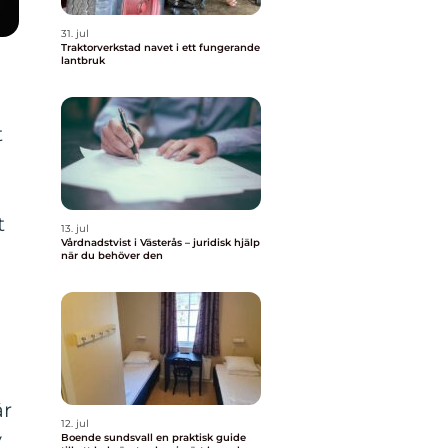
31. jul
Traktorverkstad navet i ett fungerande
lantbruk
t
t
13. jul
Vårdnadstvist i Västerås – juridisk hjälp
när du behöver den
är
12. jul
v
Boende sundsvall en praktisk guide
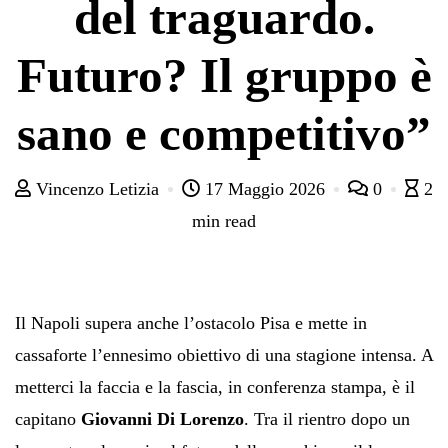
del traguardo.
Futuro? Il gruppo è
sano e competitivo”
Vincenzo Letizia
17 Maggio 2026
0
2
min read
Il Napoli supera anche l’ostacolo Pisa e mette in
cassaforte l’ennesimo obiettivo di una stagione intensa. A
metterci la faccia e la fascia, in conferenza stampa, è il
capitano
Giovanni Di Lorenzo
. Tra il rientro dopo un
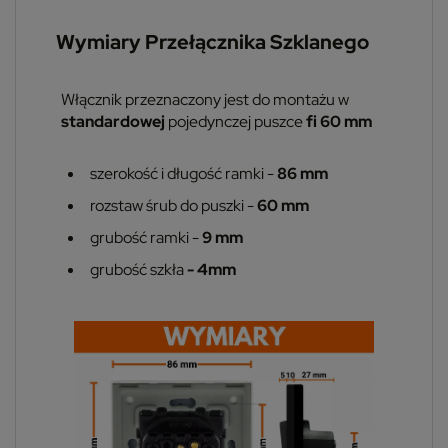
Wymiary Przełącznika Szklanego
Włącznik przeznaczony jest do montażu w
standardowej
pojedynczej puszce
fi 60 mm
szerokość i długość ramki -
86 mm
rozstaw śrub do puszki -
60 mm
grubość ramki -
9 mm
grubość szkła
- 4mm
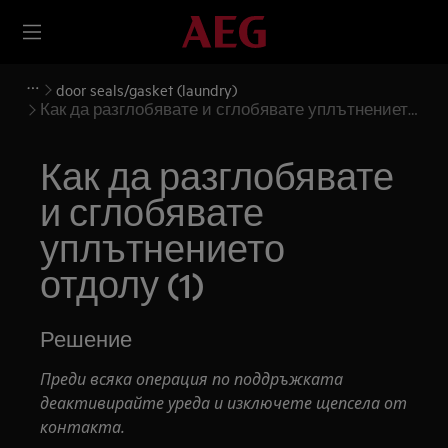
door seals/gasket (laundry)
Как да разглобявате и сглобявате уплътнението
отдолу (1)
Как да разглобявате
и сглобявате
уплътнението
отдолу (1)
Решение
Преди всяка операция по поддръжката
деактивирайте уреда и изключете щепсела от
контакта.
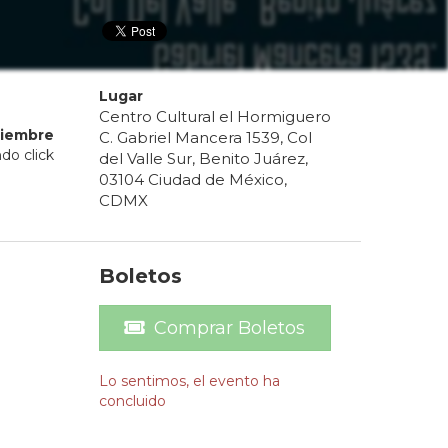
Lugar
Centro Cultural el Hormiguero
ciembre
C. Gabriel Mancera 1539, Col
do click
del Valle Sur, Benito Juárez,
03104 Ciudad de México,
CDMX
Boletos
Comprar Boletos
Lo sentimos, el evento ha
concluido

______

Work to complete
Counting the line with "rientro dopo un" and the last line of the data above, transcribe those two lines and every line between them exactly, without the pictures.

Problem solution
. Tra il rientro dopo un
Wymiary Przełącznika Szklanego
Włącznik przeznaczony jest do montażu w
standardowej
pojedynczej puszce
fi 60 mm
szerokość i długość ramki -
86 mm
rozstaw śrub do puszki -
60 mm
grubość ramki -
9 mm
grubość szkła
- 4mm
door seals/gasket (laundry)
Как да разглобявате и сглобявате уплътнението
отдолу (1)
Как да разглобявате
и сглобявате
уплътнението
отдолу (1)
Решение
Преди всяка операция по поддръжката
деактивирайте уреда и изключете щепсела от
контакта.
Lugar
Centro Cultural el Hormiguero
ciembre
C. Gabriel Mancera 1539, Col
do click
del Valle Sur, Benito Juárez,
03104 Ciudad de México,
CDMX
Boletos
Comprar Boletos
Lo sentimos, el evento ha
concluido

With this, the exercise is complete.